# Problems to solve
[a] Duplicate everything in the passage on the creative class from "Creative class members are unconstrained" down to "drawn to experiences.".
[b] Answer these questions from the passage on the creative class:
(i) What percentage of creative class members are women?
(ii) In the San Jose metro, what percentage of creative class members are Asian?
(iii) What percentage of adults with college degrees belong to the creative class?

# Document

Though the members of the creative class do not share one singular identity, they share a number of attributes—perhaps most importantly an ethos that is tolerant and open-minded and places a high value on individuality, authenticity, merit, and originality.
To market to them effectively, you need to understand seven things about them: 1. They are economically secure and resilient
– with a median household income of $130,00, they collect half of all wages paid in the US and account for 70% of discretionary spending. 2. They live in great metros.
Though members of the creative class do live in rural areas (17%) and small cities (21%), they are mostly concentrated in the downtowns and inner-ring suburbs of big, diverse cities, as well as tech hubs, and college towns. In some neighborhoods in New York, Singapore, London, San Francisco, LA, Amsterdam, Berlin, and Sydney, they make up more than half of the population. At the same time, creative class members crave access to the outdoors. If they can afford it, they like to live along coastlines, near parks, or where there are mountain views. 3. They are demographically diverse.
52% of creative class members are women, and 35% are minorities. In the San Jose metro, in the heart of Silicon Valley, 40 percent of creative class members are Asian. Half of Silicon Valley startups have at least one foreign-born founder. Creative class communities are diverse themselves and highly tolerant; neighbourhoods with high creative class concentrations will almost always have high concentrations of gays, immigrants, and people who work in “Bohemian” professions like music, theatre, and dance. 4. They are highly intelligent.
Perhaps surprisingly, nearly 40% of creative class members do not hold college degrees (among them Bill Gates, Mark Zuckerberg, and the late Steve Jobs). At the same time, more than three-quarters of adults with college degrees (72.2%) belong to the creative class. 5. They see themselves as progressives and change agents.
Members of the creative class have well-developed social consciences. They value sustainability and fine design and are turned off by vulgar consumerism. They are drawn to mission-driven organisations that care about their global footprints. 6. They are risk-takers.
Creative class members are unconstrained by typical 9-to-5 jobs; they are constantly on the go, but they work when and where they please. They identify with their fields and their creative interests rather than their employers; they change jobs and locations frequently. 7. They value authenticity and are drawn to experiences.
Creative class consumers are turned-off by the prepackaged and generic; they are hungry for products, services, entertainment options, and experiences that are one-of-a-kind. A creative class consumer is more likely to book a room in an eco-lodge in a jungle in an obscure corner of the developing world than a suite on a luxury cruise ship; they are as eager to taste home-cooked food in exotic places as they are to go to five-star restaurants. It’s not enough to think “out-of-the-box” if you want to appeal to creatives; you must think “outside-the-universe.”

Stored entries:
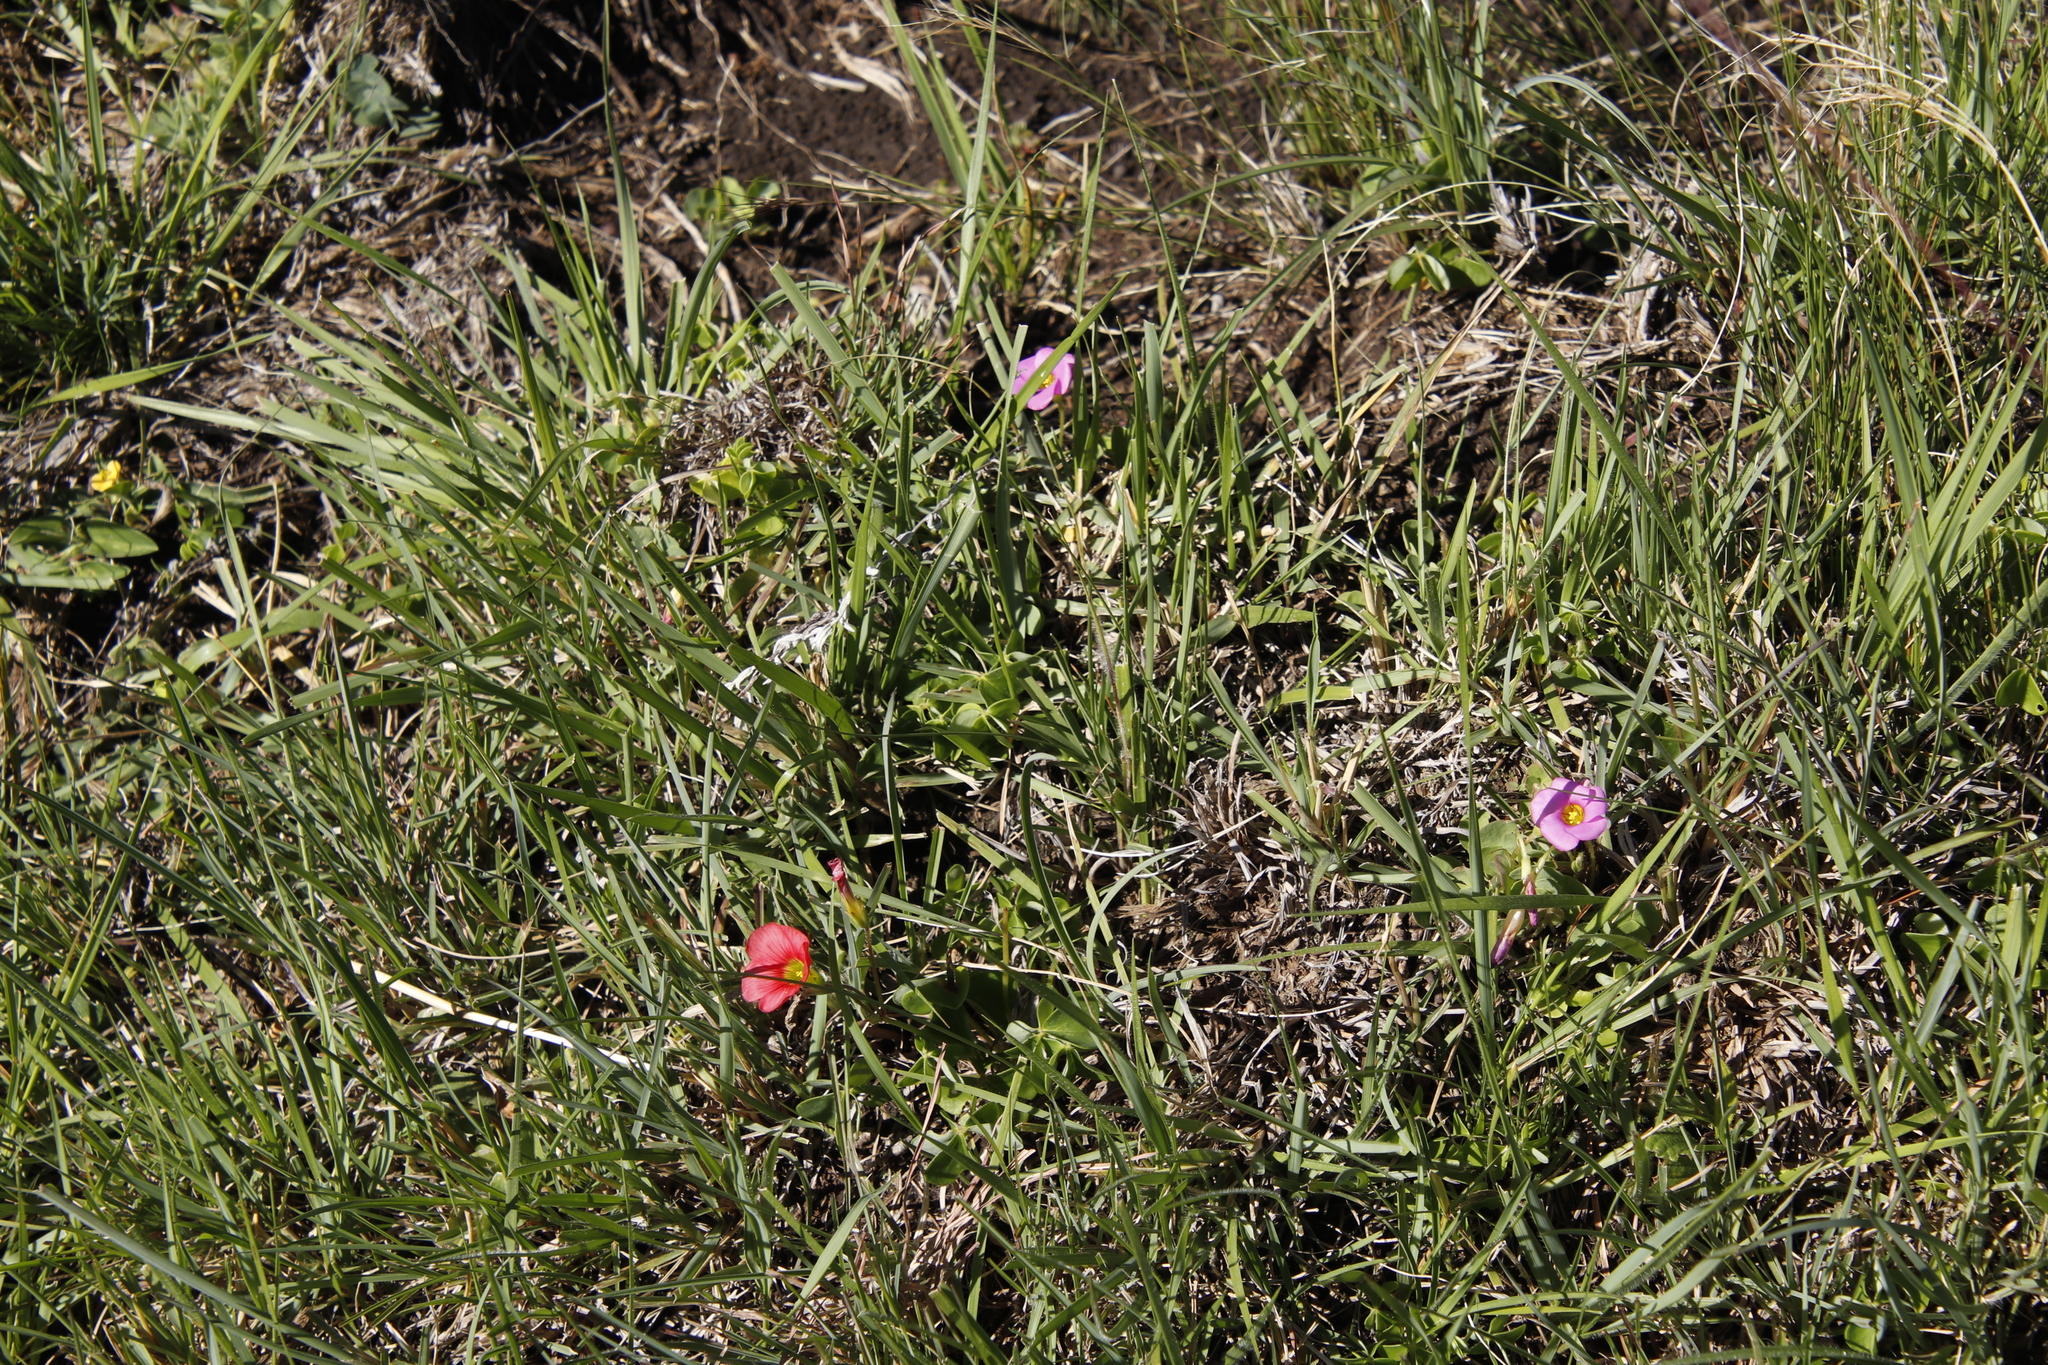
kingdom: Plantae
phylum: Tracheophyta
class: Magnoliopsida
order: Oxalidales
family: Oxalidaceae
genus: Oxalis
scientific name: Oxalis obliquifolia
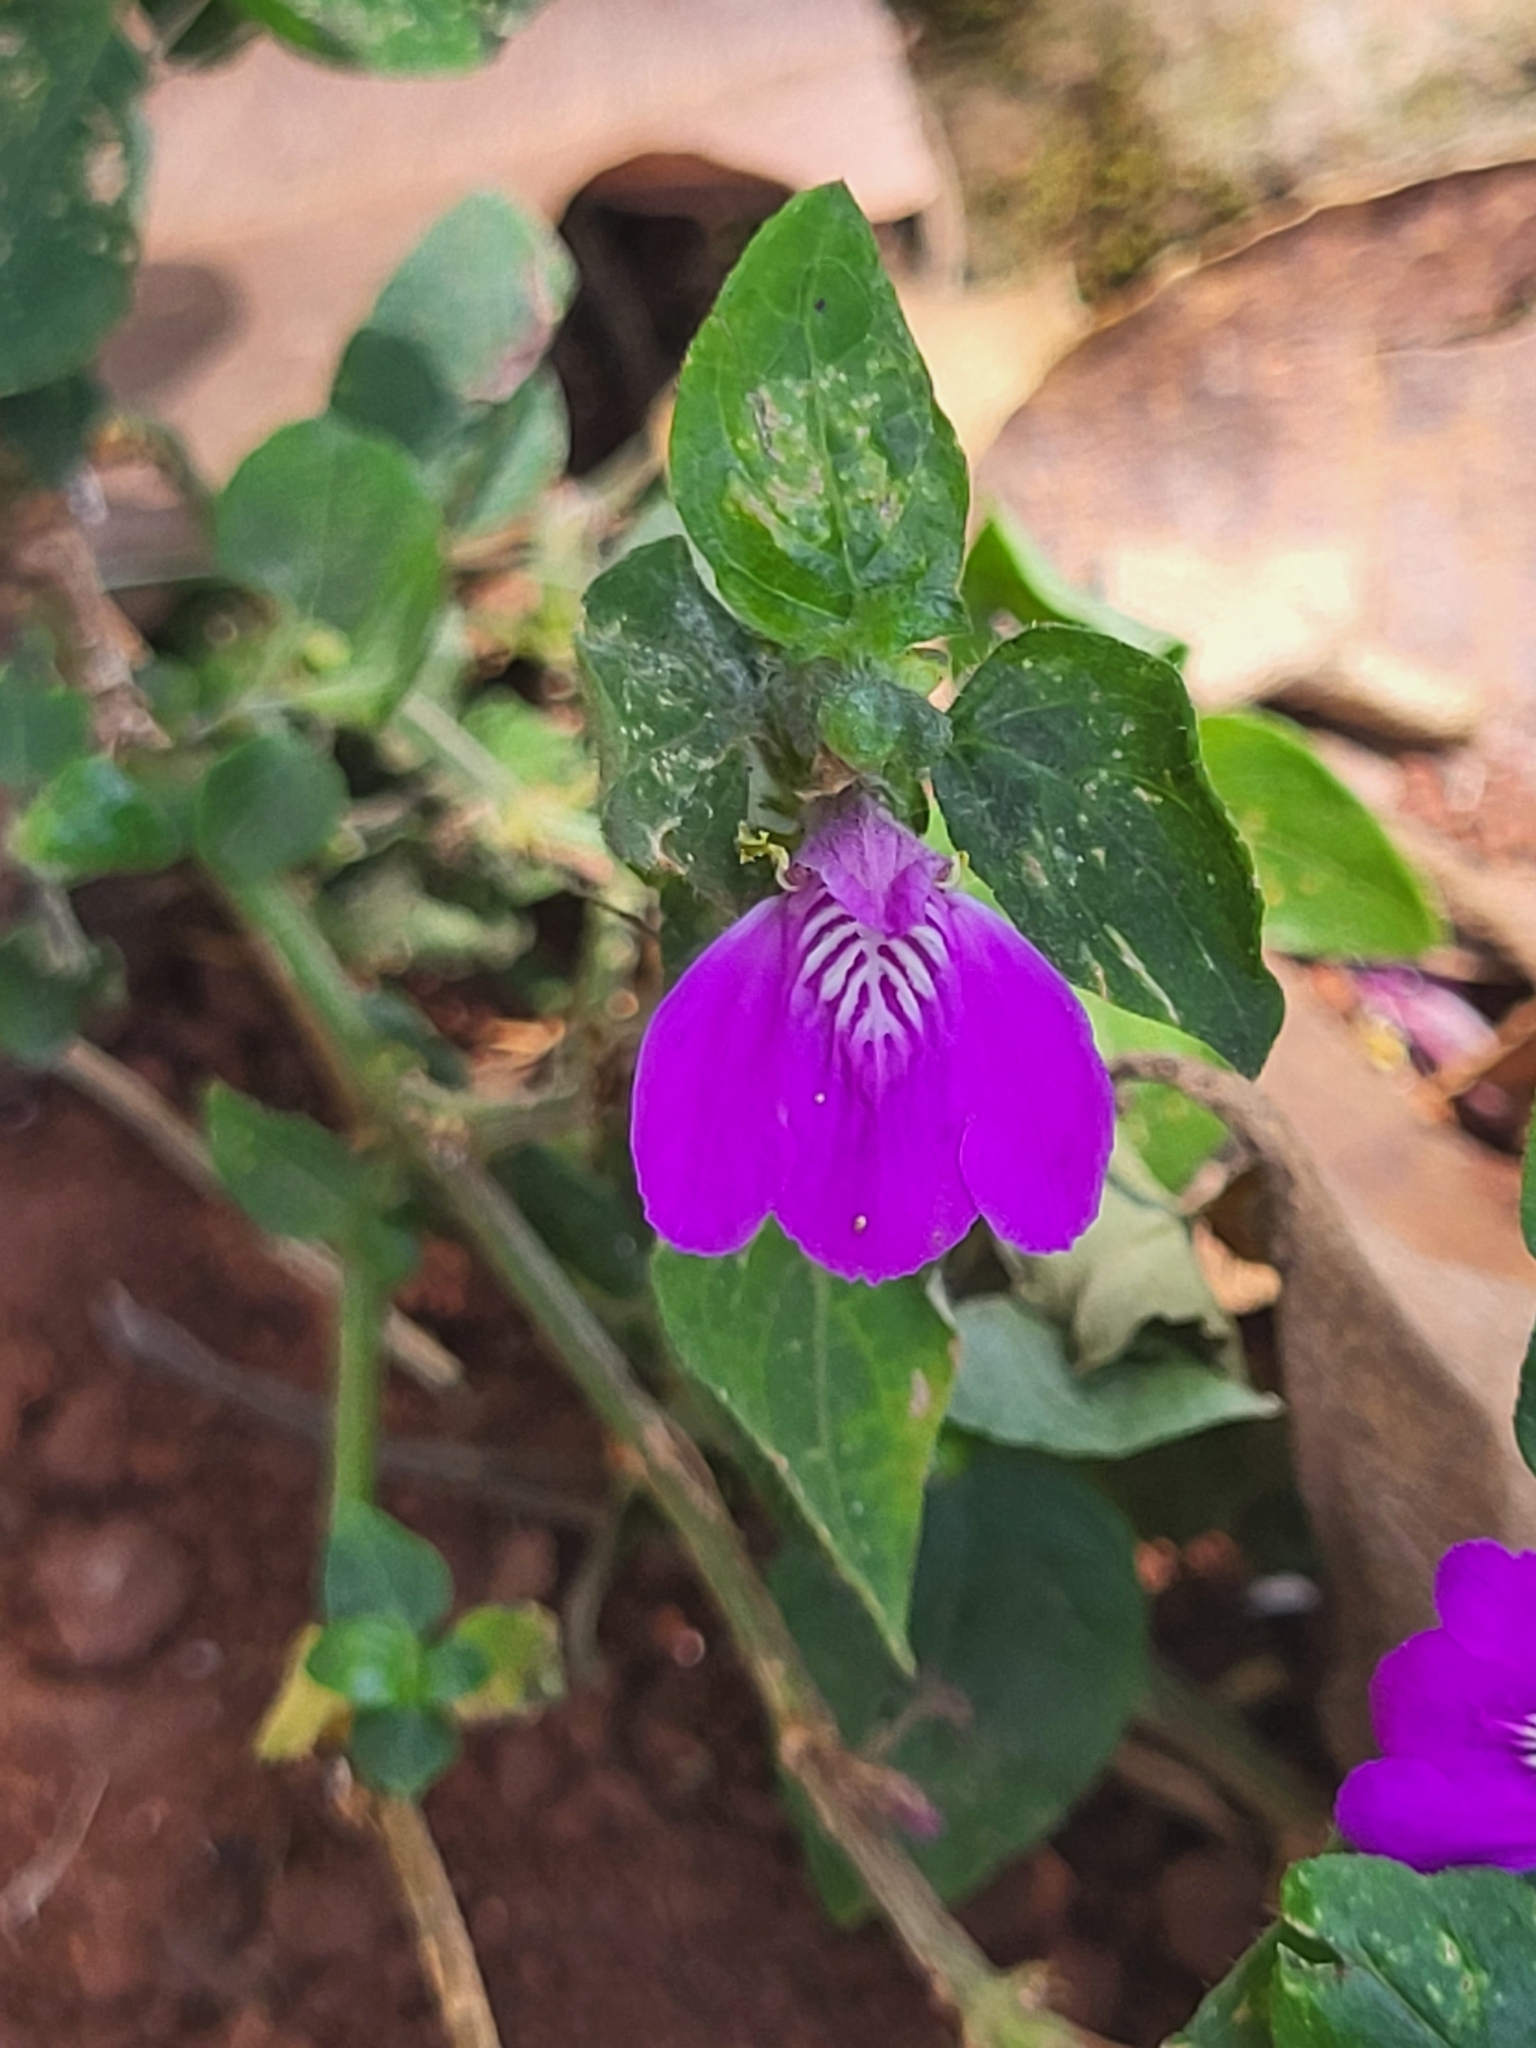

# Solutions in order
[a]
Creative class members are unconstrained by typical 9-to-5 jobs; they are constantly on the go, but they work when and where they please. They identify with their fields and their creative interests rather than their employers; they change jobs and locations frequently. 7. They value authenticity and are drawn to experiences.

[b]
(i) 52%
(ii) 40 percent
(iii) 72.2%, more than three-quarters